Please return every line of the records below that holds the word "ceiling".

(Given records begins)

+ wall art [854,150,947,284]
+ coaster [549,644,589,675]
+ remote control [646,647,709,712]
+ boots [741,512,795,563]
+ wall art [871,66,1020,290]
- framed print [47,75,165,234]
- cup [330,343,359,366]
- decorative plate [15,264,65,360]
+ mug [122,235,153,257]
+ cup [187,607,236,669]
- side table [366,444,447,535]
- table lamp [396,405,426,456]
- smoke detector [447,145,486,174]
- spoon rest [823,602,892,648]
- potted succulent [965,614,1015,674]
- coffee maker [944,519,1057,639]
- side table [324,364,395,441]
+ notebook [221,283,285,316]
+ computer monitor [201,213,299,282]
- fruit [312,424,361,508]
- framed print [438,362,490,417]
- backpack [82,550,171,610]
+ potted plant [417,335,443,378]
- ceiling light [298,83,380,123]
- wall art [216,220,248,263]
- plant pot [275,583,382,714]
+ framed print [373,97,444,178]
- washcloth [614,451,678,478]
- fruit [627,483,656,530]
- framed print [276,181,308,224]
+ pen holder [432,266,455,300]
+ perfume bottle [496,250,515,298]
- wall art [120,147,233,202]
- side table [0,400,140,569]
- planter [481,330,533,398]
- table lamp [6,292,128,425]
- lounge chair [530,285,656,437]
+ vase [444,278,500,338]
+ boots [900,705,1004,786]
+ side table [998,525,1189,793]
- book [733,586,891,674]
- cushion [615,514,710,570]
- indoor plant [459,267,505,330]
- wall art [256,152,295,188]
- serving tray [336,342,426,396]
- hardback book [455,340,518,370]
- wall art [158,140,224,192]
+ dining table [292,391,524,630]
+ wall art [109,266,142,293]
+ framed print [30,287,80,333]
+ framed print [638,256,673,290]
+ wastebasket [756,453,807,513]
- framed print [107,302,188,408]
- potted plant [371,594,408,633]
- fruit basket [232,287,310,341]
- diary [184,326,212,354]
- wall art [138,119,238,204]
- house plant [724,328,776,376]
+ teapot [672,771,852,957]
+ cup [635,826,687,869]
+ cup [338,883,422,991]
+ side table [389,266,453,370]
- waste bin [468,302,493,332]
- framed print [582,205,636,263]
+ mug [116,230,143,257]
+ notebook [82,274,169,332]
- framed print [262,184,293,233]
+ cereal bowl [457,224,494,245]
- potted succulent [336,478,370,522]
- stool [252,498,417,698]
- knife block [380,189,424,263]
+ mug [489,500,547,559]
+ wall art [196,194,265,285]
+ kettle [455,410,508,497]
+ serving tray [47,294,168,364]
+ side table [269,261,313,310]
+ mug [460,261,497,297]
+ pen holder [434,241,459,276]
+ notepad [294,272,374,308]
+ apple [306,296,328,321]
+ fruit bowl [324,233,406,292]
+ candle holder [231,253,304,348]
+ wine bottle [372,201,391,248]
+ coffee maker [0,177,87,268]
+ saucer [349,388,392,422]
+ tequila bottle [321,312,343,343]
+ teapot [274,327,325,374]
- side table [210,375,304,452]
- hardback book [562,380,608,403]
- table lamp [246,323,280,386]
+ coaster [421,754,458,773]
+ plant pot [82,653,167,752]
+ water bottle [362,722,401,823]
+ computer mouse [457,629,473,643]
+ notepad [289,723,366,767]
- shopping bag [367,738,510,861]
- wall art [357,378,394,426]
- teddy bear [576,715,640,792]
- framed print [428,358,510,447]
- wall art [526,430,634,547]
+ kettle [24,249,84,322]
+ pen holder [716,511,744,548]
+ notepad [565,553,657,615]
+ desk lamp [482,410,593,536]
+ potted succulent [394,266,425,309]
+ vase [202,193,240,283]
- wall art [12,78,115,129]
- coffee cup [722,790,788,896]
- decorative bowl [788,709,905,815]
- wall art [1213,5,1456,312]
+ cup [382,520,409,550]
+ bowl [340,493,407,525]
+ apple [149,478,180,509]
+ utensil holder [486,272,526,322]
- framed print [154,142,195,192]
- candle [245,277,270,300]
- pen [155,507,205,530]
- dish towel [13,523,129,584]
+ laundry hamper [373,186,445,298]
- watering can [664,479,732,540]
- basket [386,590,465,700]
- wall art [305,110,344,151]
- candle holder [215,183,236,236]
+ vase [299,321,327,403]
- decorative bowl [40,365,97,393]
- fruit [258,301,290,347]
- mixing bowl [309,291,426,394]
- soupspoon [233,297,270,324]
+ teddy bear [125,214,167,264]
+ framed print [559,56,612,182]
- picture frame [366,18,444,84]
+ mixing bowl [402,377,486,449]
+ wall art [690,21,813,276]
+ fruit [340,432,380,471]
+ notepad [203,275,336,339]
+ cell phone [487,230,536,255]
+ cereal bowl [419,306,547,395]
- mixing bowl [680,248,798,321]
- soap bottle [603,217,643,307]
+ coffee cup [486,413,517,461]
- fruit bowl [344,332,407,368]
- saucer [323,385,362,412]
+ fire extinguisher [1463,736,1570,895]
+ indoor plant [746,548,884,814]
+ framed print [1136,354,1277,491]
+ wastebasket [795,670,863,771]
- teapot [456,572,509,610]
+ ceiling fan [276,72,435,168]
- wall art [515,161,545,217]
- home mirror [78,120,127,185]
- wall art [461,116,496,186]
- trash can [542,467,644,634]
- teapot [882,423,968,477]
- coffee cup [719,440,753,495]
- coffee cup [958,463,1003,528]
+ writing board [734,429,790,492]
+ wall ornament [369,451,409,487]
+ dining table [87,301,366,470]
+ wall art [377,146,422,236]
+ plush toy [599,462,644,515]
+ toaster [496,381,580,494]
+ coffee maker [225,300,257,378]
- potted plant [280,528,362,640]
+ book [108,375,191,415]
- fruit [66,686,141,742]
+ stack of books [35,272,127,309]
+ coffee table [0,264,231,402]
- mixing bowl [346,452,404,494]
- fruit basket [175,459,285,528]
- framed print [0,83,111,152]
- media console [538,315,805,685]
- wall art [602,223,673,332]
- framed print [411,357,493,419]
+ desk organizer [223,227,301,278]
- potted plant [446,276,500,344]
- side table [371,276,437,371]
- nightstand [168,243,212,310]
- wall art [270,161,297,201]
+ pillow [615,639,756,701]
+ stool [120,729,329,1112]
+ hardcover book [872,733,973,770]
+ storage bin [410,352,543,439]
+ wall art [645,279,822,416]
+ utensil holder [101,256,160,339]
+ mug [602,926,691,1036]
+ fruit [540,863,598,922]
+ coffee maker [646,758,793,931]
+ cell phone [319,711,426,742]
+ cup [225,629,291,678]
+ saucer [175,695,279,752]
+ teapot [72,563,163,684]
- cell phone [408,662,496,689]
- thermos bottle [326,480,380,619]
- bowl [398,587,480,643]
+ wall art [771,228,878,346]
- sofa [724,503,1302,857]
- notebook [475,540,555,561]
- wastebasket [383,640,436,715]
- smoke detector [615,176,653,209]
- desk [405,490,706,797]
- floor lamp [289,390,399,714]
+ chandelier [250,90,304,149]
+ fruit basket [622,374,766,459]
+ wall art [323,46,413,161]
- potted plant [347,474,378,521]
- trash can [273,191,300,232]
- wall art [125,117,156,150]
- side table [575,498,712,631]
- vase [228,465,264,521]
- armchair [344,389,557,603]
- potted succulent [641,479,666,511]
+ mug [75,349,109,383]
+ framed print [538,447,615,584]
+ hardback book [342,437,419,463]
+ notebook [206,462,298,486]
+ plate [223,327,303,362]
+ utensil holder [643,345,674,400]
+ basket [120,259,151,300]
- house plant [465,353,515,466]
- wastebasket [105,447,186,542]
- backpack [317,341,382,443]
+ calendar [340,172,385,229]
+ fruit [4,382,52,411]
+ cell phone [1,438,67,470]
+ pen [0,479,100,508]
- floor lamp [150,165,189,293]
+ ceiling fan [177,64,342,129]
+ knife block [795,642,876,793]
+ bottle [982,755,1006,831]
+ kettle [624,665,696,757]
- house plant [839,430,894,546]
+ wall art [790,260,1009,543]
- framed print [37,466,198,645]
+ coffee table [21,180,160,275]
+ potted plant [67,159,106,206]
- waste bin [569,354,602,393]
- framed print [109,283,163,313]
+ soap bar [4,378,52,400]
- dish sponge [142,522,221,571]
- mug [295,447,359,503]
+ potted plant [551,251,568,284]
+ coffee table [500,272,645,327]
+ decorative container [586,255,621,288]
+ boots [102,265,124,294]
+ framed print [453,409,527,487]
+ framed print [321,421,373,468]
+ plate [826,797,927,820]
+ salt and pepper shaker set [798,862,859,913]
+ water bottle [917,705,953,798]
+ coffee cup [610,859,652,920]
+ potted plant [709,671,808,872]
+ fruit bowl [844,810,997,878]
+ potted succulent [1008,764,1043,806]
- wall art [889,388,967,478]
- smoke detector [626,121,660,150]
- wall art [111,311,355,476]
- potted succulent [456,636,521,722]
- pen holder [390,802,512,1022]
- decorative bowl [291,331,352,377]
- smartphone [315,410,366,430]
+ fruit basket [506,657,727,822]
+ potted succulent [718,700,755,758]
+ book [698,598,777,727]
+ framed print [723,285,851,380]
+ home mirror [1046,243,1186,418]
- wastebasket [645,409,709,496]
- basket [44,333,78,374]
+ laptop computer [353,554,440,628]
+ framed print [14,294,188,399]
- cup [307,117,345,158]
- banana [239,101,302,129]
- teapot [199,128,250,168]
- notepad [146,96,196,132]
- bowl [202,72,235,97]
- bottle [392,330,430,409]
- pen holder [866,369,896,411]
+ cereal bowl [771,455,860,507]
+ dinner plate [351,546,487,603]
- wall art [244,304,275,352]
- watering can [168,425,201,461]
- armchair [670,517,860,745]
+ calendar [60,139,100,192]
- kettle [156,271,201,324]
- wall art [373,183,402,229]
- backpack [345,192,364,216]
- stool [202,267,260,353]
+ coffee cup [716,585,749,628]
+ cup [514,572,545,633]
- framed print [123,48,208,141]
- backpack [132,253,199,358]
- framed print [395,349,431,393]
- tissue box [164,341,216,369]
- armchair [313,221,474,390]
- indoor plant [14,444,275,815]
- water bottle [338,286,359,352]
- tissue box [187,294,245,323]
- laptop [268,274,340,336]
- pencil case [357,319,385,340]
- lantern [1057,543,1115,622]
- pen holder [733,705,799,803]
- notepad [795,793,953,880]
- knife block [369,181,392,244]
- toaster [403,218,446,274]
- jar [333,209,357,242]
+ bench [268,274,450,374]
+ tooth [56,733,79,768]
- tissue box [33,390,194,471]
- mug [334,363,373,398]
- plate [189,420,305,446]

(Given records ends)

— Expected answer —
- ceiling light [298,83,380,123]
+ ceiling fan [276,72,435,168]
+ ceiling fan [177,64,342,129]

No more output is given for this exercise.